Zhou Qi ends up better than Kristaps Porzingis: You’re probably wondering, who is Zhou Qi? And if you do know who he is, you probably think I’m crazy. Qi is a projected late lottery or mid-first rounder in next year’s draft, and possesses similar size and athleticism to Porzingis, along with a pretty good jumper (not as good as Porzingis though). Still, from what I’ve seen Qi has a better feel for the game, and much better timing as an interior defender. Porzingis has a huge edge in shooting and reputation, but the odds Qi ends up as the superior player are probably better than you think, if you have any idea who he is.

Emmanuel Mudiay wins Rookie of the Year: This prediction could easily change after tonight based on what situations different guys go to, but Mudiay seems like the type of player who could win ROY. If a team puts the ball in his hands and gives him heavy minutes he is going to turn it over a fair amount, he’ll probably be inefficient, he’ll be mistake prone on D, and he could easily put up very good numbers in the traditional PTS-AST-REB categories. This is as much a bet on voter stupidity as it is Mudiay, Mudiay won’t be the best rookie, but he could easily have the most impressive rookie season from a box score stat perspective.

The Spurs will draft Juan Vaulet, and everyone else will regret passing on him: If you want to read the full story that gave me this idea, I seriously recommend this fun conspiracy theory style article about Vaulet. Essentially, the article boils down to a couple points. NBA teams did not expect Vaulet to keep his name in the draft because he wasn’t a well-known prospect, so many teams speculate he could have received a promise from some team in the second round. Little is known about Vaulet, but he does play for the same Argentinean club as one Manu Ginobli did, and the team is coached by Manu Ginobli’s own brother. So, the article concludes the Spurs may have unearthed some gem no one else knows about.
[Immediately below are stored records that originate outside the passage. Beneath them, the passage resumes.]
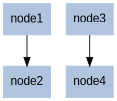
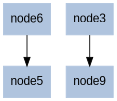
  digraph {
    fontname="Liberation Sans"
    node [color=lightsteelblue fillcolor=lightsteelblue fontname="Liberation Sans" shape=rectangle style=filled]
    edge [color="#000000" fontname="Liberation Sans"]
-   node1
-   node2
+   node1 [label=node6]
+   node2 [label=node5]
    node3
-   node4
+   node4 [label=node9]
    node1 -> node2
    node3 -> node4
  }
Additionally, it is not mentioned in the article, but in his limited play in FIBA youth tournaments Vaulet does score as a solid late first/early second type of prospect, though the minute sample is small.

That’s all I have for now, but I might do another prediction piece next fall focusing on specifically their rookie years. Tomorrow I’ll also have team grades and thoughts on the draft, and how it may change my view on some prospects’ outlooks. I’m incredibly excited for tonight, and if you’re reading this site you probably are also, so join me in getting ready for Jay Bilas to justify the name of this site over and over again, and let’s see how everything shakes out.